◆ Work order
In the excerpt on willpower below, which part of the brain takes over demanding tasks once a person has mastered them?

◆ Excerpt to read
◆ ◆ ◆
However, “willpower is more than just a metaphor; self-control is a finite resource. Frontal neurons are expensive cells, and expensive cells are vulnerable cells,” (quoted from Behave) . . . and to paraphrase Sapolsky its author: willpower is hard work that the frontal cortex does its Calvinist best to over-surmount and complete its assigned tasks. It is all exhausting work in some ways and can often cause cognitive overload; however, there is a splendid upside: after the demanding assignments are mastered by the individual, they are taken over by the cerebellum, (i.e., they become habits which require very little motivation or willpower, indeed we mostly then do them without thinking). Although no one can use reason/science in all choices such as love, friendship, tragedy, grief and deep mortal pain; reason mitigates and modifies all of these challenges so that they don’t destroy the self/selves—the biological creature who has ‘some’ agency—when they strike. Without reason, unpredictable events—see the turkey story—in our lives can make us simply an animal in response—a pathetic mindless DNA replicator, i.e., a human slave to the bio-logic. The self—the entity that chooses, (i.e., the driver at the wheel)—is the agent in us; so, if you knowingly drive through a stop sign and are caught in the act, the buck stops there in the causal chain. You are responsible in law, and in ethics, and you do not get to blame it on the Big Bang. Compatibilists assume the causal chain cannot be broken by agency, a choice which is the terminus of an act of all previous antecedent factors in an individual’s life; however, I have falsified this view, i.e., Thinking, Fast and Slow, (moral noncogntivism combined with intuitionism) in Haidt’s Magical Elephant. You are not free from responsibility in that you fell victim to some determinists’ or compatibilists’ “practicing a sort of philosophical shell game on themselves and their less discerning readers” so they can trade off moral choice with Hume’s causal theory, which is, no more or less, than bad philosophy, and wash their hands of the hornet’s nest of freedom of the will and human agency.
◆ ◆ ◆
◆ Dataset content
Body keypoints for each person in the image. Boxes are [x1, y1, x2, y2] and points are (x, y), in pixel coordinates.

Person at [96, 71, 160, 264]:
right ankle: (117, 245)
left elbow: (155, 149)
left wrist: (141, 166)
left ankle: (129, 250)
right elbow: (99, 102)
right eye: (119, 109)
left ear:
◆ ◆ ◆
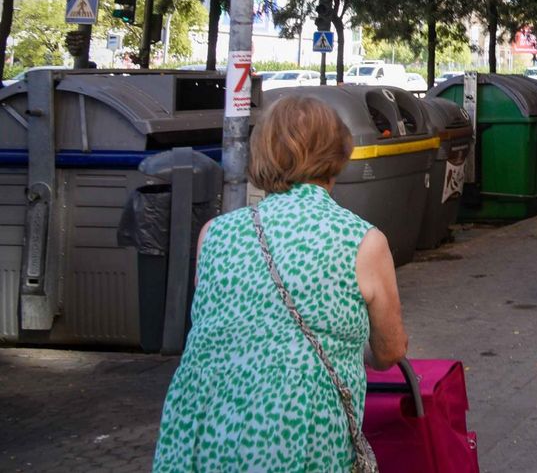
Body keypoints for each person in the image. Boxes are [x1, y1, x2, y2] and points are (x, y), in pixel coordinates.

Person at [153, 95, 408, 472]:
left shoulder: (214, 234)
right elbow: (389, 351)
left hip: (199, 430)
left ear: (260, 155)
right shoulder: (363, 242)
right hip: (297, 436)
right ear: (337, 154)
◆ ◆ ◆
◆ Solved problem
The cerebellum.